Artur God, graues Leibchen auf schwarzem Shirt, Glatze, Dreitagebart und breites Lächeln, ist deutscher Nationalspieler im Kin-Ball – einer Sportart, die in Deutschland seit einigen Jahren immer mehr Anhänger findet. Der 38-Jährige unterrichtet Sport und Sozialwissenschaften an der Gesamtschule Osterfeld und leitet einmal in der Woche das Kin-Ball-Training des TC Sterkrade 69.

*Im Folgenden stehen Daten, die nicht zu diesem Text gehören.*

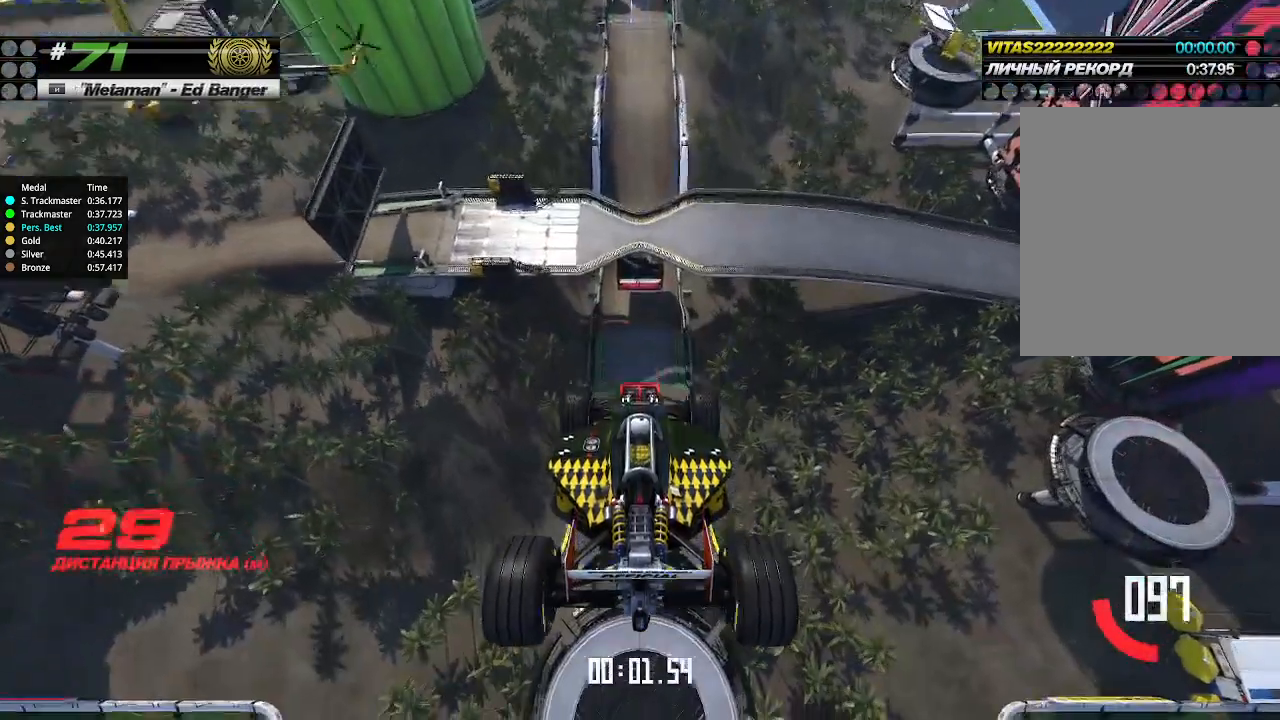
{"keys": ["up"], "events": []}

In den 80er Jahren kam Kin-Ball nach Europa
Ein gut 20 mal 20 Meter großes Spielfeld, zwölf Spieler und einen gigantischen, etwa ein Kilogramm schweren Ball – mehr braucht es nicht für den Trendsport, der Ende der 1980er Jahre aus dem kanadischen Québec nach Europa geschwappt ist. „Gerade die einfache Spielidee macht Kin-Ball so besonders“, erklärt God, „man kann sofort einsteigen und lernt extrem schnell dazu.“
An diesem Donnerstagabend haben sich wieder zwölf Kin-Ball-Begeisterte in der Turnhalle der Osterfelder Gesamtschule eingefunden – ich mittendrin. Wir beginnen mit ein paar einfachen Übungen: Laufen, schlagen, passen, rutschen. Die Hauptrolle spielt dabei stets das auffällig große Spielgerät. „Der Ball hat einen enormen Aufforderungscharakter“, weiß auch God. Mir fällt es schwer, mich auf irgendetwas anderes zu konzentrieren. Ich will sofort losspielen, will wissen, wie sich Kin-Ball anfühlt. Nach einer knappen halben Stunde hat unser sympathischer Leiter ein Einsehen. Na endlich, ran an die Leibchen.
Jedes Körperteil zählt
Das Spielprinzip ist schnell verinnerlicht: Drei Viererteams spielen gegeneinander, jedes hat eine eigene Farbe – schwarz, grau oder rot. Das aufschlagende Team legt durch Ausrufen eine Mannschaft fest, die den Ball fangen muss – ohne dass dieser den Boden berührt. Beim Aufschlag halten drei Spieler den Ball fest, der vierte schlägt ihn möglichst so davon, dass er für das Fänger-Team unerreichbar ist. Berührt der Ball den Boden, erhalten die beiden anderen Mannschaften einen Punkt. Die Annahme darf mit jedem Körperteil erfolgen. Das macht Kin-Ball so rasant.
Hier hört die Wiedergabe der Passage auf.